Just off the top 'o my head, I'd say you don't get tangenty frum a stranger.....but on the proverbial other hand, not wading in the water is a good rule to add to the list....

Posted by: justin other smith at September 3, 2008 10:55 AM

More great stuff. Keep it coming. BTW, since McCain's gonna win here, with the chick from the Hot For Teacher video, (B. Bhutto style) you ought to collect as many abortions as you can (do they have safe, legal, baby killings over there?) to sell to your lady friends over here when you get home. You'll make a fortune!

Posted by: ed at September 3, 2008 08:38 PM

Your life is... is...
Damn, sir. I dont think you can say anything about yourself/your adventures that surprises me anymore. That's not a bad thing, mind you... Carry on my wayward son.

P.S. Dont believe the ED. Caribou Barbie/McSame will not win. No chance.

Posted by: HAYESD at September 3, 2008 09:41 PM

Caribou Barbie & McSame, the stalwart mountie, might pull it off...Obama may not be able to walk on water any better than you.

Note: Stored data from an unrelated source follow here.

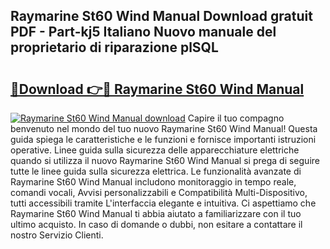 ## Raymarine St60 Wind Manual Download gratuit PDF - Part-kj5 Italiano Nuovo manuale del proprietario di riparazione plSQL

# <h2><a href="http://dfcw9r.blite.top/?on=Raymarine+St60+Wind+Manual">🔗Download 👉🔴 Raymarine St60 Wind Manual</a></h2>

[![Raymarine St60 Wind Manual download](https://i.imgur.com/lujVjoI.png)](http://dfcw9r.blite.top/?on=Raymarine+St60+Wind+Manual)
Capire il tuo compagno benvenuto nel mondo del tuo nuovo Raymarine St60 Wind Manual! Questa guida spiega le caratteristiche e le funzioni e fornisce importanti istruzioni operative. Linee guida sulla sicurezza delle apparecchiature elettriche quando si utilizza il nuovo Raymarine St60 Wind Manual si prega di seguire tutte le linee guida sulla sicurezza elettrica. Le funzionalità avanzate di Raymarine St60 Wind Manual includono monitoraggio in tempo reale, comandi vocali, Avvisi personalizzabili e Compatibilità Multi-Dispositivo, tutti accessibili tramite L'interfaccia elegante e intuitiva. Ci aspettiamo che Raymarine St60 Wind Manual ti abbia aiutato a familiarizzare con il tuo ultimo acquisto. In caso di domande o dubbi, non esitare a contattare il nostro Servizio Clienti.
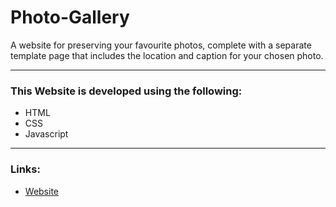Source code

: # Photo-Gallery

A website for preserving your favourite photos, complete with a separate template page that includes the location and caption for your chosen photo.

<hr>

### This Website is developed using the following:
- HTML
- CSS
- Javascript

<hr>

### Links:
 * [Website](https://hassanchowdhry.github.io/Photo-Gallery/)
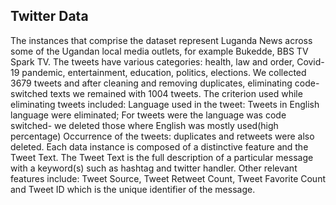 ## Twitter Data
The instances that comprise the dataset represent Luganda News across some of the Ugandan local media outlets, for example Bukedde, BBS TV Spark TV. The tweets have various categories: health, law and order, Covid-19 pandemic,  entertainment, education, politics, elections.  We collected 3679 tweets and after cleaning and removing duplicates, eliminating code-switched texts we remained with 1004 tweets. 
The criterion used while eliminating tweets included: 
Language used in the tweet: Tweets in English language were eliminated; For tweets were the language was code switched- we deleted those where English was mostly used(high percentage)
Occurrence of the tweets: duplicates and retweets were also deleted.
Each data instance is composed of a distinctive feature and the Tweet Text. The Tweet Text is the full description of a particular message with a keyword(s) such as hashtag and twitter handler. Other relevant features include: Tweet Source, Tweet Retweet Count, Tweet Favorite Count and Tweet ID which is the unique identifier of the message.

Posted by: justin other smith at September 4, 2008 03:14 AM

Sir, I bring you breaking news from the world of motorbiking: The president of Hell's Angels MC, Frisco Chapter, was shot dead during a fight at 24th and Treat in the Mission District. Damn Mongols.

Great read, as usual...awaiting your next installment.

Posted by: Mr. S. Lyle Mar at September 5, 2008 09:22 AM

>>P.S. Dont believe the ED. Caribou Barbie/McSame >will not win. No chance.

Why am I thinking about Dan Quayle?

Posted by: ed at September 6, 2008 07:23 PM

Awesome read Dave ! now all i need is a sh-art and a portable computer so i can carry into the can and also enjoy reading this on the crapper.

Posted by: Spam at September 14, 2008 11:10 PM

Received the new National Geographic in yesterday's mail and there's an article on India's new 3600 mile Golden Quadrilateral Superhighway. The article featured pics of your traffic jams, poor rural areas, truck drivers, filthy river, new model Indian cars for the new model consumer culture, corpses in the street, and a gated community (ie, the Indian suburbs--they have Rocklins/El Dorado Hills/Granite Bays over there too). The standard batch of juxtaposed images used in every article about India, but neat to see and tie into the stuff you're writing about.